- **To do**
Retype every record exactly. Skip the images.

- **Provided records**
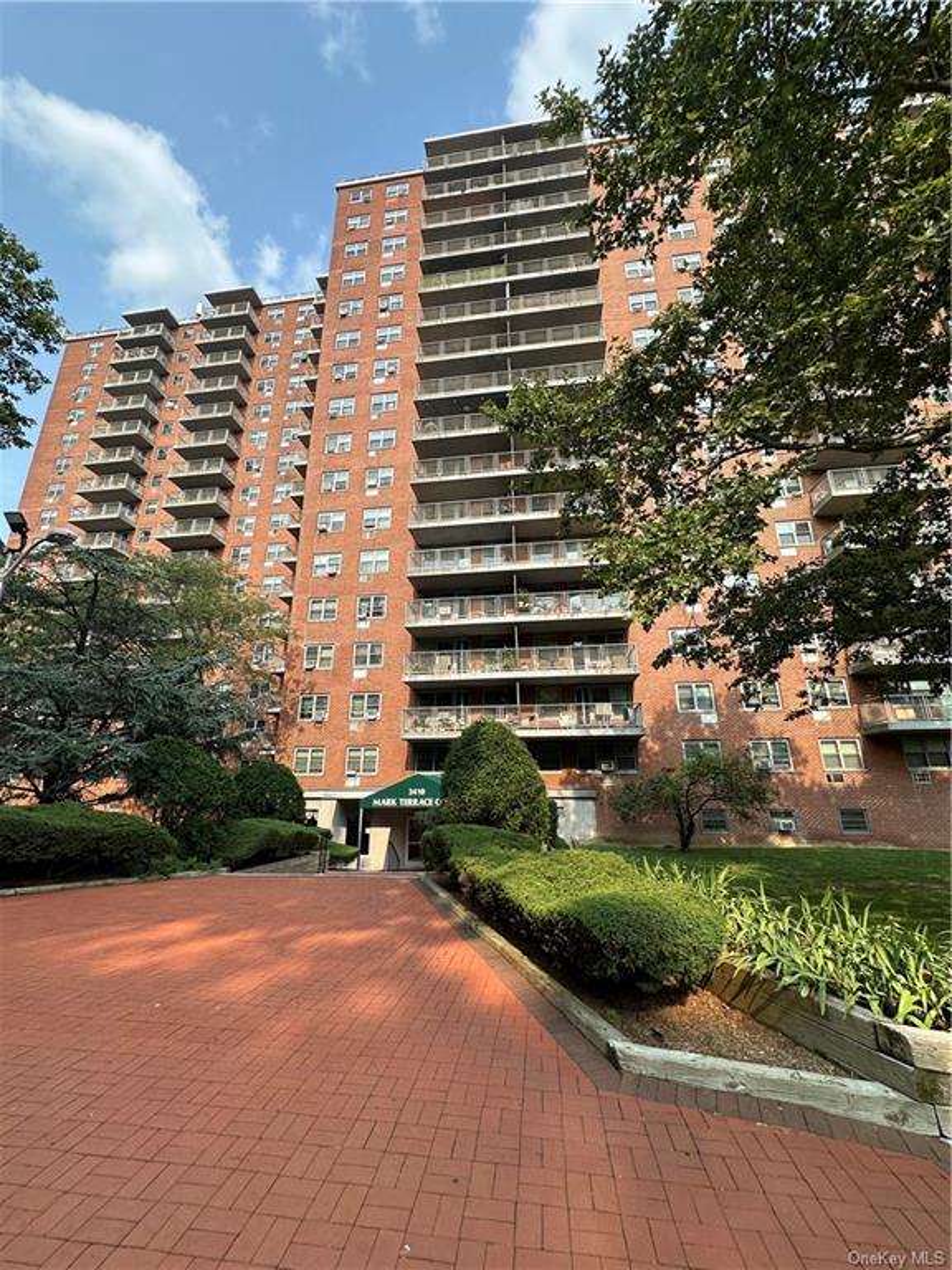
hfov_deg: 85.7
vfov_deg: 102.1
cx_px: 476
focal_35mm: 14
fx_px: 513
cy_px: 635
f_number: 2.2
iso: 40
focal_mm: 2.22
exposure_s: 1/754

- **Result of this task**
hfov_deg: 85.7
vfov_deg: 102.1
cx_px: 476
focal_35mm: 14
fx_px: 513
cy_px: 635
f_number: 2.2
iso: 40
focal_mm: 2.22
exposure_s: 1/754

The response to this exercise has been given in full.